No, the puritans (and Europeans in general) considered bankruptcy a moral failing and it was punished with societal banishment and prison.

The United States invented modern bankruptcy law. States have taken it a step further and protected most major assets from being seized in a bankruptcy (house, car, certain amounts of cash), so the absolute worst case from failing is that you dust yourself off, wait a few years and try again. It's just part of the culture now.

There's also the fact that, in America anyone/any family can make it and even become president/senator. It's by the American people and for the American people.
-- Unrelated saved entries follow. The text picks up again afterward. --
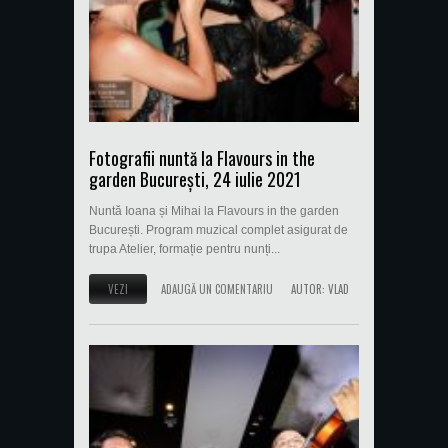
Fotografii nuntă la Flavours in the
garden București, 24 iulie 2021
Nuntă Ioana și Mihai la Flavours in the garden
București. Program muzical complet asigurat de
trupa Atelier, formație pentru nunți...
VEZI
ADAUGĂ UN COMENTARIU
AUTOR:
VLAD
Just look at the Kennedys.

In Canada, you look at the country's history and even its current head of state and... it's a foreign non-elected monarch. The other head of state is non-elected as well and is supposed to be a representative of the crown. Same thing for their senate, all nominated. Even until recently, the highest court of the country was... in London! That would simply be unthinkable in America.

This kind of things permeate aspects of life; there is this notion that there is a natural order of things and that people are born into certain roles. And it also seems true in the business world; Banking and Telecom, for instance, are fiercely protected and have an almost impossible moat to surmount for a competitor to come and disrupt the market.